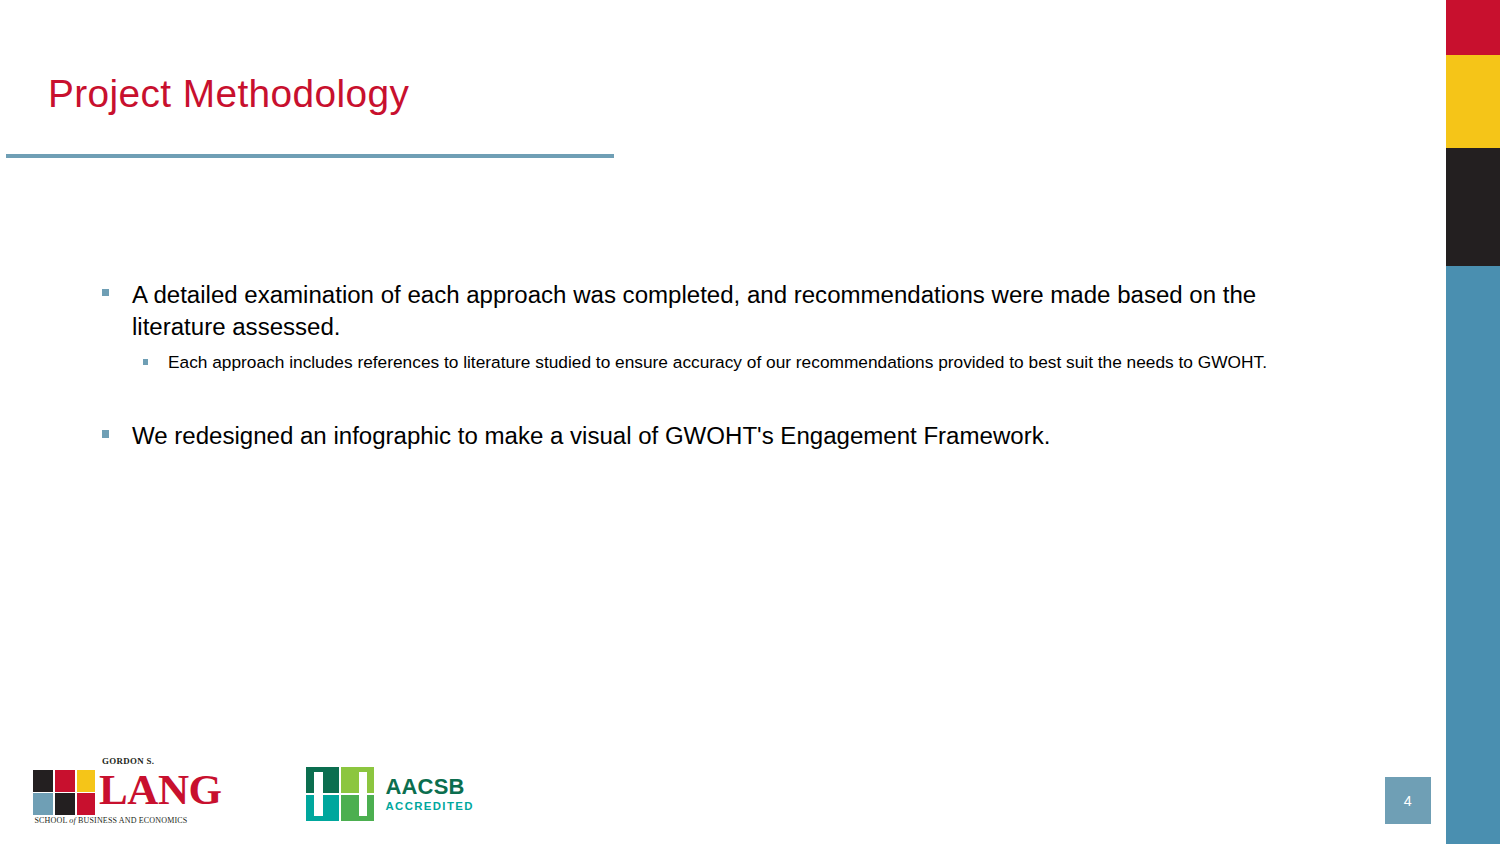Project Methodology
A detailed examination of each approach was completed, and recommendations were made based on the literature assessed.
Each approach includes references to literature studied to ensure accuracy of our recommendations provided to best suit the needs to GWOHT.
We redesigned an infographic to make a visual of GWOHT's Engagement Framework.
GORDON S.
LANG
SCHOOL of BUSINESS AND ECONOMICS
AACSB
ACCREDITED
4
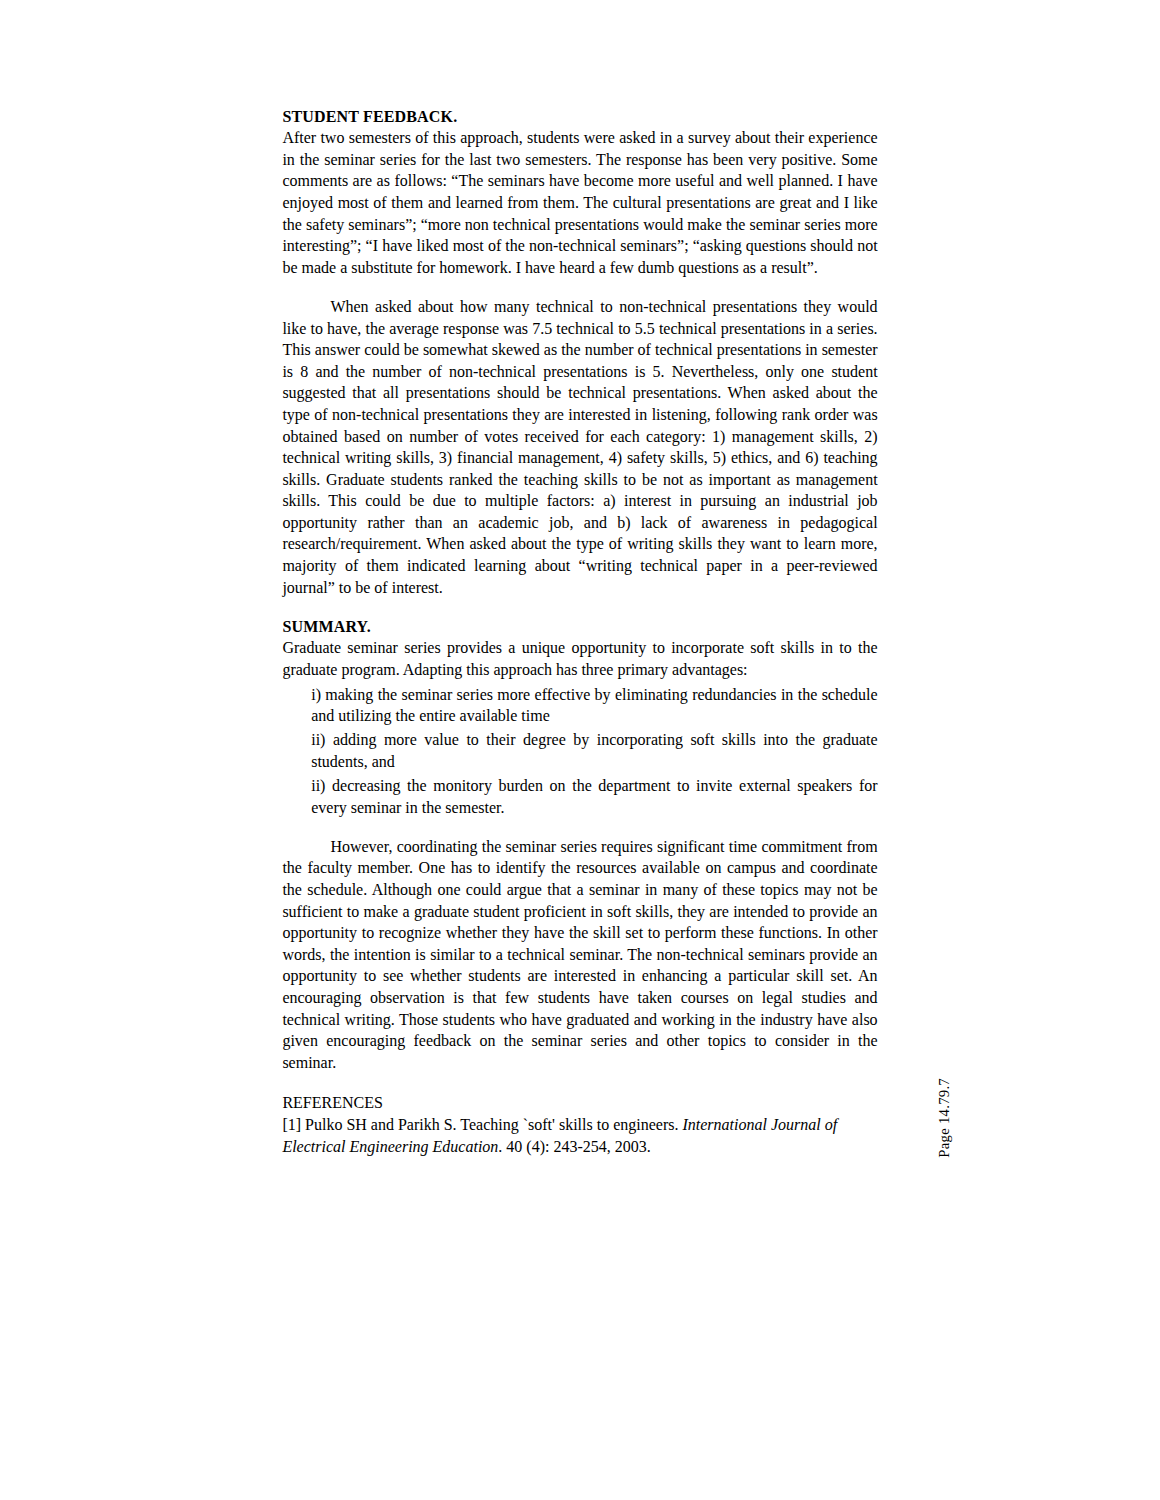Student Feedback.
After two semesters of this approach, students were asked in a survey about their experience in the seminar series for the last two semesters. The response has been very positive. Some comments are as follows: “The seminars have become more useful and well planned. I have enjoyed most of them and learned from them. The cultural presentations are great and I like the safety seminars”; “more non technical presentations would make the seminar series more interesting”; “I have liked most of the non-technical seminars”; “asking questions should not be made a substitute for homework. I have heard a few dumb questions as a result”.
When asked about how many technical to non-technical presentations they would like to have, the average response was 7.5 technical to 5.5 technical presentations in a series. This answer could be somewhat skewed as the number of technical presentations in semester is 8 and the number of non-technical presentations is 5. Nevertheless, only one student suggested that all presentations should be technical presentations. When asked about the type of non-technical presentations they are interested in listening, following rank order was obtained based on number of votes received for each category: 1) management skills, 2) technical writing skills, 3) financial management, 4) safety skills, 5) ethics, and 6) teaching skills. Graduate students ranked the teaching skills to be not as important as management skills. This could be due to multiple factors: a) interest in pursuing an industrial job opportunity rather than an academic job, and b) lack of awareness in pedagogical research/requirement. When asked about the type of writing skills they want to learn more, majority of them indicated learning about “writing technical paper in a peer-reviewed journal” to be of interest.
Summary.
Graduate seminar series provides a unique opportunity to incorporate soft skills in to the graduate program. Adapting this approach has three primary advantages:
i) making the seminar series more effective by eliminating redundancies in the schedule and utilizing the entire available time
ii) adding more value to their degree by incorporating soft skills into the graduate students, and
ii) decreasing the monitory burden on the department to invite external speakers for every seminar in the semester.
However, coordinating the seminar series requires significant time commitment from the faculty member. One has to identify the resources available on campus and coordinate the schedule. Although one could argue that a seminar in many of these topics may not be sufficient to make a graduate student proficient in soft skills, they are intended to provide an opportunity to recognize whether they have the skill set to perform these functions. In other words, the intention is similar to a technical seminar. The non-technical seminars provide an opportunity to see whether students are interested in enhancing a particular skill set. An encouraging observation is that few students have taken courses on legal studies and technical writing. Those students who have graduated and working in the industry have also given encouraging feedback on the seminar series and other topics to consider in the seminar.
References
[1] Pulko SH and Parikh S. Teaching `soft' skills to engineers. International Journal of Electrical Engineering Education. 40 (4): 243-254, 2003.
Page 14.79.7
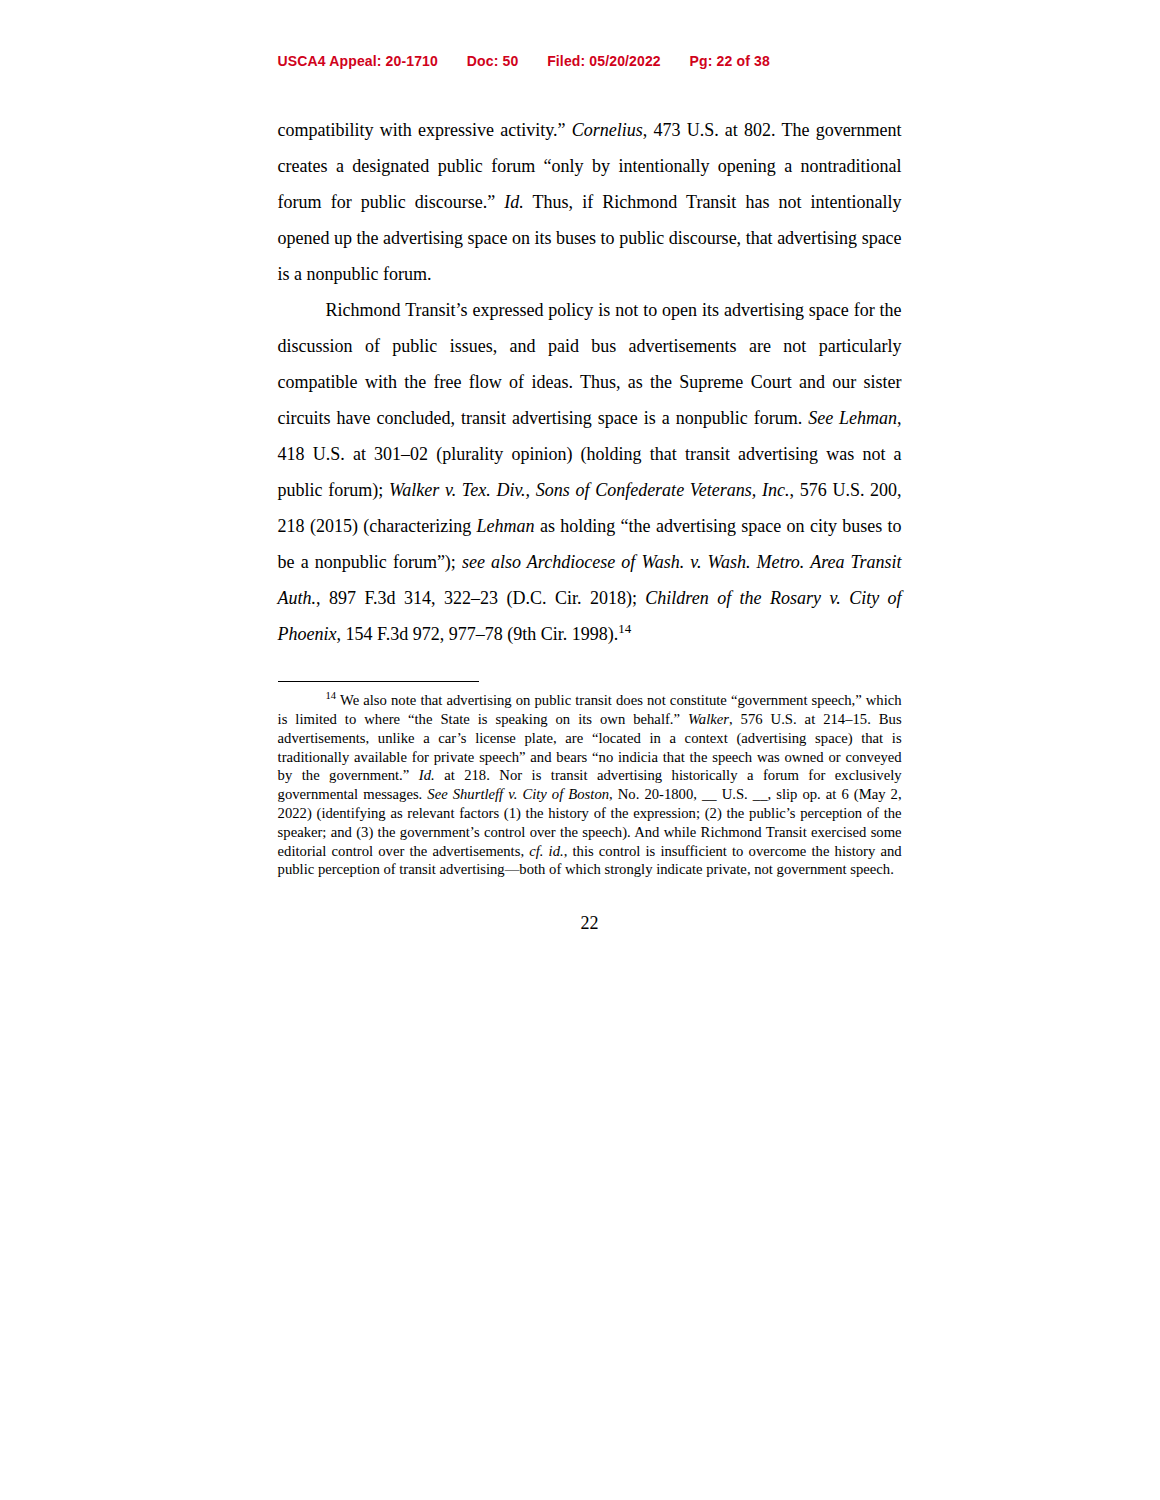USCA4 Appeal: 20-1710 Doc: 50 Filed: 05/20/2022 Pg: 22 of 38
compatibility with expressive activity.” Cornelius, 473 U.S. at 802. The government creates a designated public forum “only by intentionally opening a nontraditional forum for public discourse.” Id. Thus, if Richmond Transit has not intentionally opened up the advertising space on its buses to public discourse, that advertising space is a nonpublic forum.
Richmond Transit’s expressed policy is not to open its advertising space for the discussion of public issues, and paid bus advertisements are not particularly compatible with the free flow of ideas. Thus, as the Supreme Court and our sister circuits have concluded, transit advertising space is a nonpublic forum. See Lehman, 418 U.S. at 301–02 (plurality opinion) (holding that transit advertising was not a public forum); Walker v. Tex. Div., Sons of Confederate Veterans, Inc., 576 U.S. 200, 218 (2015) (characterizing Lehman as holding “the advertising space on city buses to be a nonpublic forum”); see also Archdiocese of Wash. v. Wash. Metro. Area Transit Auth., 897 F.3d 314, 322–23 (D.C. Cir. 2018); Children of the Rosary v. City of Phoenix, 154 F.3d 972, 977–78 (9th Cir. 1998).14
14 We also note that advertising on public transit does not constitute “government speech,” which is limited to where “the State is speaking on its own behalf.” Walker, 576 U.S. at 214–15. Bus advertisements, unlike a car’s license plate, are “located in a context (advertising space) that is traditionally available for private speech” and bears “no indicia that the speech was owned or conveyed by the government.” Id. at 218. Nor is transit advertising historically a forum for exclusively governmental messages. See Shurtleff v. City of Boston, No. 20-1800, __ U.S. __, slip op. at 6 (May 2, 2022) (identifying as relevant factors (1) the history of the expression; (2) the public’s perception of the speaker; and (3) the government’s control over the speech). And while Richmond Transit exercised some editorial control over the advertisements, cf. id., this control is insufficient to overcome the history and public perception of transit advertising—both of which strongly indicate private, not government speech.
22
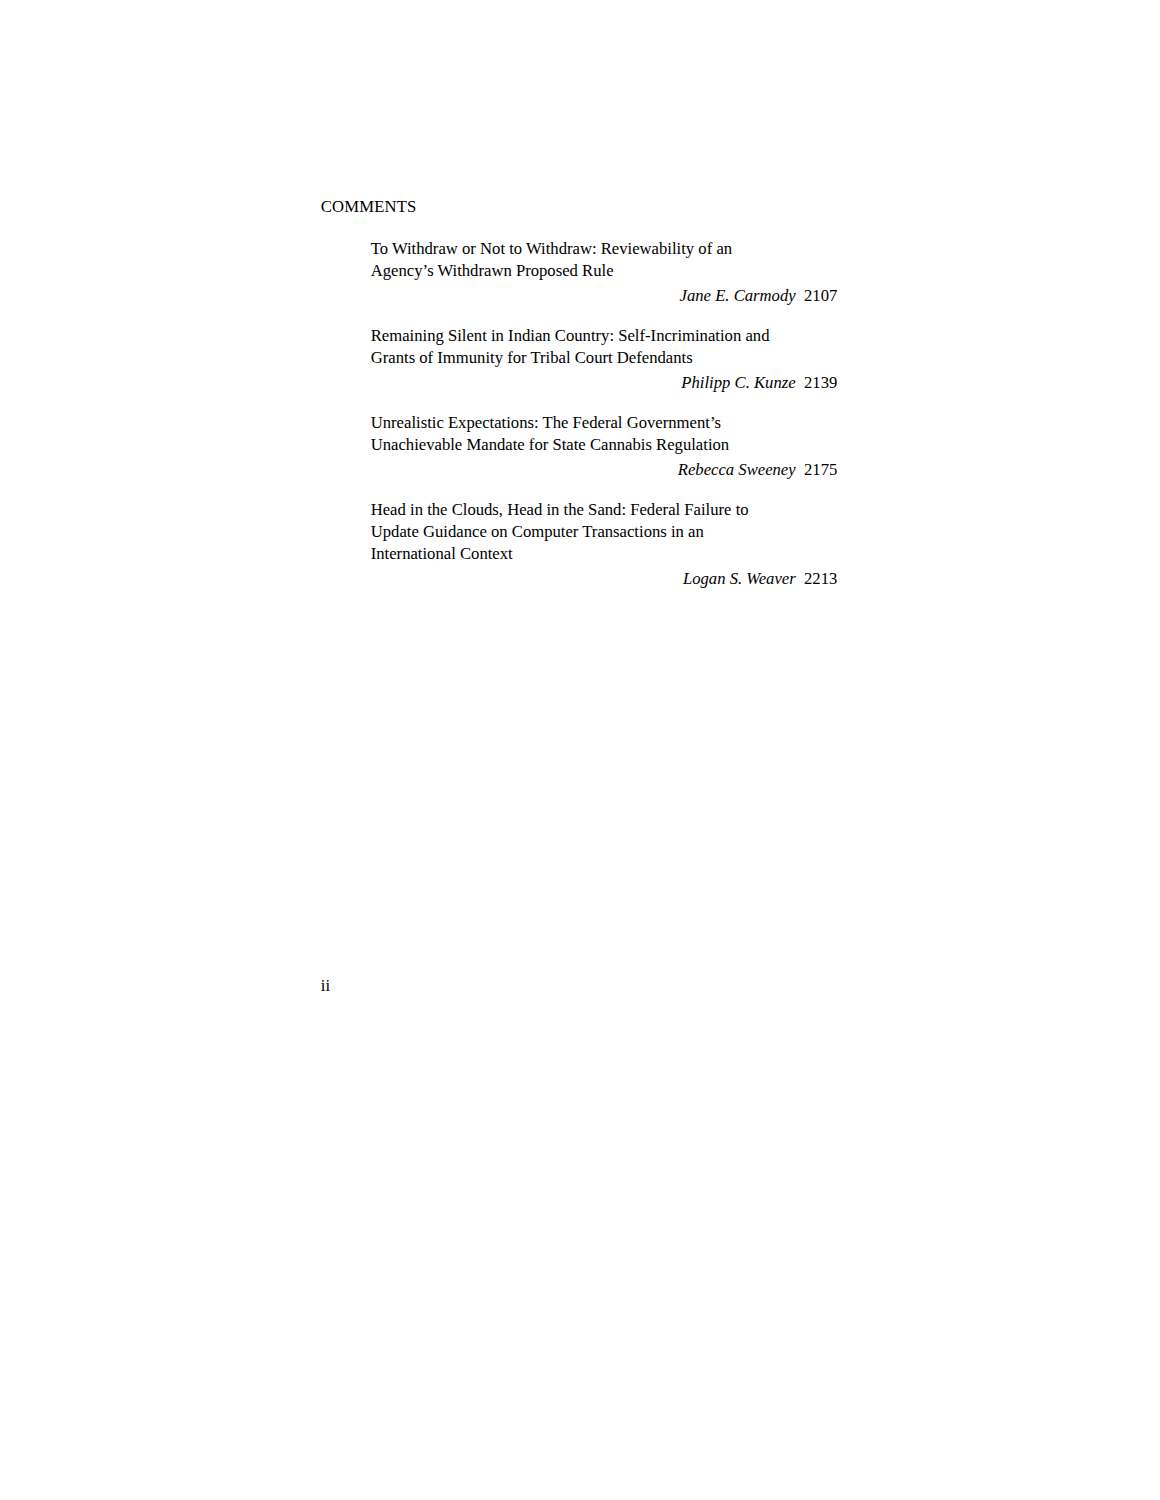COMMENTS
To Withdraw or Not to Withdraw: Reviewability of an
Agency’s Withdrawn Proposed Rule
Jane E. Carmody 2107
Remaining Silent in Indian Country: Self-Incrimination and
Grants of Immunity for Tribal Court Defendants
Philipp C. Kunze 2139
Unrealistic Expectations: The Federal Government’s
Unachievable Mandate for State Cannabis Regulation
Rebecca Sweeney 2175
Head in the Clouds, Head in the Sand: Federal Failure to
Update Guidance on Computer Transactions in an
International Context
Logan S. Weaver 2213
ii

== == ==

__Assigned task__: Everything in the listing above, apart from its pictures, must be repeated exactly.

__Task solution__:
Project Methodology
A detailed examination of each approach was completed, and recommendations were made based on the literature assessed.
Each approach includes references to literature studied to ensure accuracy of our recommendations provided to best suit the needs to GWOHT.
We redesigned an infographic to make a visual of GWOHT's Engagement Framework.
GORDON S.
LANG
SCHOOL of BUSINESS AND ECONOMICS
AACSB
ACCREDITED
4
Student Feedback.
After two semesters of this approach, students were asked in a survey about their experience in the seminar series for the last two semesters. The response has been very positive. Some comments are as follows: “The seminars have become more useful and well planned. I have enjoyed most of them and learned from them. The cultural presentations are great and I like the safety seminars”; “more non technical presentations would make the seminar series more interesting”; “I have liked most of the non-technical seminars”; “asking questions should not be made a substitute for homework. I have heard a few dumb questions as a result”.
When asked about how many technical to non-technical presentations they would like to have, the average response was 7.5 technical to 5.5 technical presentations in a series. This answer could be somewhat skewed as the number of technical presentations in semester is 8 and the number of non-technical presentations is 5. Nevertheless, only one student suggested that all presentations should be technical presentations. When asked about the type of non-technical presentations they are interested in listening, following rank order was obtained based on number of votes received for each category: 1) management skills, 2) technical writing skills, 3) financial management, 4) safety skills, 5) ethics, and 6) teaching skills. Graduate students ranked the teaching skills to be not as important as management skills. This could be due to multiple factors: a) interest in pursuing an industrial job opportunity rather than an academic job, and b) lack of awareness in pedagogical research/requirement. When asked about the type of writing skills they want to learn more, majority of them indicated learning about “writing technical paper in a peer-reviewed journal” to be of interest.
Summary.
Graduate seminar series provides a unique opportunity to incorporate soft skills in to the graduate program. Adapting this approach has three primary advantages:
i) making the seminar series more effective by eliminating redundancies in the schedule and utilizing the entire available time
ii) adding more value to their degree by incorporating soft skills into the graduate students, and
ii) decreasing the monitory burden on the department to invite external speakers for every seminar in the semester.
However, coordinating the seminar series requires significant time commitment from the faculty member. One has to identify the resources available on campus and coordinate the schedule. Although one could argue that a seminar in many of these topics may not be sufficient to make a graduate student proficient in soft skills, they are intended to provide an opportunity to recognize whether they have the skill set to perform these functions. In other words, the intention is similar to a technical seminar. The non-technical seminars provide an opportunity to see whether students are interested in enhancing a particular skill set. An encouraging observation is that few students have taken courses on legal studies and technical writing. Those students who have graduated and working in the industry have also given encouraging feedback on the seminar series and other topics to consider in the seminar.
References
[1] Pulko SH and Parikh S. Teaching `soft' skills to engineers. International Journal of Electrical Engineering Education. 40 (4): 243-254, 2003.
Page 14.79.7
USCA4 Appeal: 20-1710 Doc: 50 Filed: 05/20/2022 Pg: 22 of 38
compatibility with expressive activity.” Cornelius, 473 U.S. at 802. The government creates a designated public forum “only by intentionally opening a nontraditional forum for public discourse.” Id. Thus, if Richmond Transit has not intentionally opened up the advertising space on its buses to public discourse, that advertising space is a nonpublic forum.
Richmond Transit’s expressed policy is not to open its advertising space for the discussion of public issues, and paid bus advertisements are not particularly compatible with the free flow of ideas. Thus, as the Supreme Court and our sister circuits have concluded, transit advertising space is a nonpublic forum. See Lehman, 418 U.S. at 301–02 (plurality opinion) (holding that transit advertising was not a public forum); Walker v. Tex. Div., Sons of Confederate Veterans, Inc., 576 U.S. 200, 218 (2015) (characterizing Lehman as holding “the advertising space on city buses to be a nonpublic forum”); see also Archdiocese of Wash. v. Wash. Metro. Area Transit Auth., 897 F.3d 314, 322–23 (D.C. Cir. 2018); Children of the Rosary v. City of Phoenix, 154 F.3d 972, 977–78 (9th Cir. 1998).14
14 We also note that advertising on public transit does not constitute “government speech,” which is limited to where “the State is speaking on its own behalf.” Walker, 576 U.S. at 214–15. Bus advertisements, unlike a car’s license plate, are “located in a context (advertising space) that is traditionally available for private speech” and bears “no indicia that the speech was owned or conveyed by the government.” Id. at 218. Nor is transit advertising historically a forum for exclusively governmental messages. See Shurtleff v. City of Boston, No. 20-1800, __ U.S. __, slip op. at 6 (May 2, 2022) (identifying as relevant factors (1) the history of the expression; (2) the public’s perception of the speaker; and (3) the government’s control over the speech). And while Richmond Transit exercised some editorial control over the advertisements, cf. id., this control is insufficient to overcome the history and public perception of transit advertising—both of which strongly indicate private, not government speech.
22
COMMENTS
To Withdraw or Not to Withdraw: Reviewability of an
Agency’s Withdrawn Proposed Rule
Jane E. Carmody 2107
Remaining Silent in Indian Country: Self-Incrimination and
Grants of Immunity for Tribal Court Defendants
Philipp C. Kunze 2139
Unrealistic Expectations: The Federal Government’s
Unachievable Mandate for State Cannabis Regulation
Rebecca Sweeney 2175
Head in the Clouds, Head in the Sand: Federal Failure to
Update Guidance on Computer Transactions in an
International Context
Logan S. Weaver 2213
ii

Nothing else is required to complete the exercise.